= Beginning of Section =

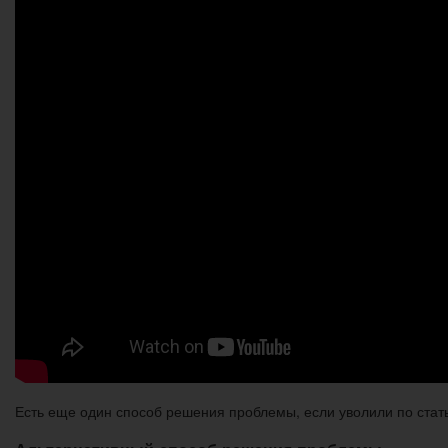
Есть еще один способ решения проблемы, если уволили по стат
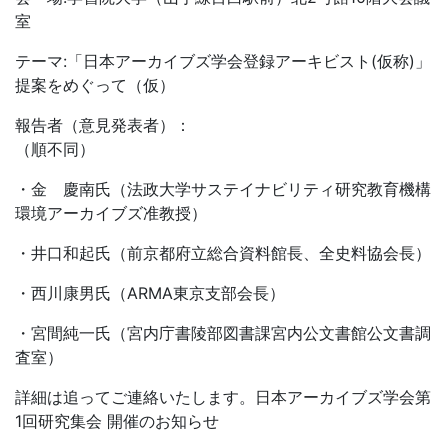
室
テーマ:「日本アーカイブズ学会登録アーキビスト(仮称)」
提案をめぐって（仮）
報告者（意見発表者）：
（順不同）
・金 慶南氏（法政大学サステイナビリティ研究教育機構
環境アーカイブズ准教授）
・井口和起氏（前京都府立総合資料館長、全史料協会長）
・西川康男氏（ARMA東京支部会長）
・宮間純一氏（宮内庁書陵部図書課宮内公文書館公文書調
査室）
詳細は追ってご連絡いたします。日本アーカイブズ学会第
1回研究集会 開催のお知らせ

= End of Section =

▶ **Written task**: The answer is the listing above repeated verbatim, minus its images.

▶ **Written solution**:
Есть еще один способ решения проблемы, если уволили по стат
室
テーマ:「日本アーカイブズ学会登録アーキビスト(仮称)」
提案をめぐって（仮）
報告者（意見発表者）：
（順不同）
・金 慶南氏（法政大学サステイナビリティ研究教育機構
環境アーカイブズ准教授）
・井口和起氏（前京都府立総合資料館長、全史料協会長）
・西川康男氏（ARMA東京支部会長）
・宮間純一氏（宮内庁書陵部図書課宮内公文書館公文書調
査室）
詳細は追ってご連絡いたします。日本アーカイブズ学会第
1回研究集会 開催のお知らせ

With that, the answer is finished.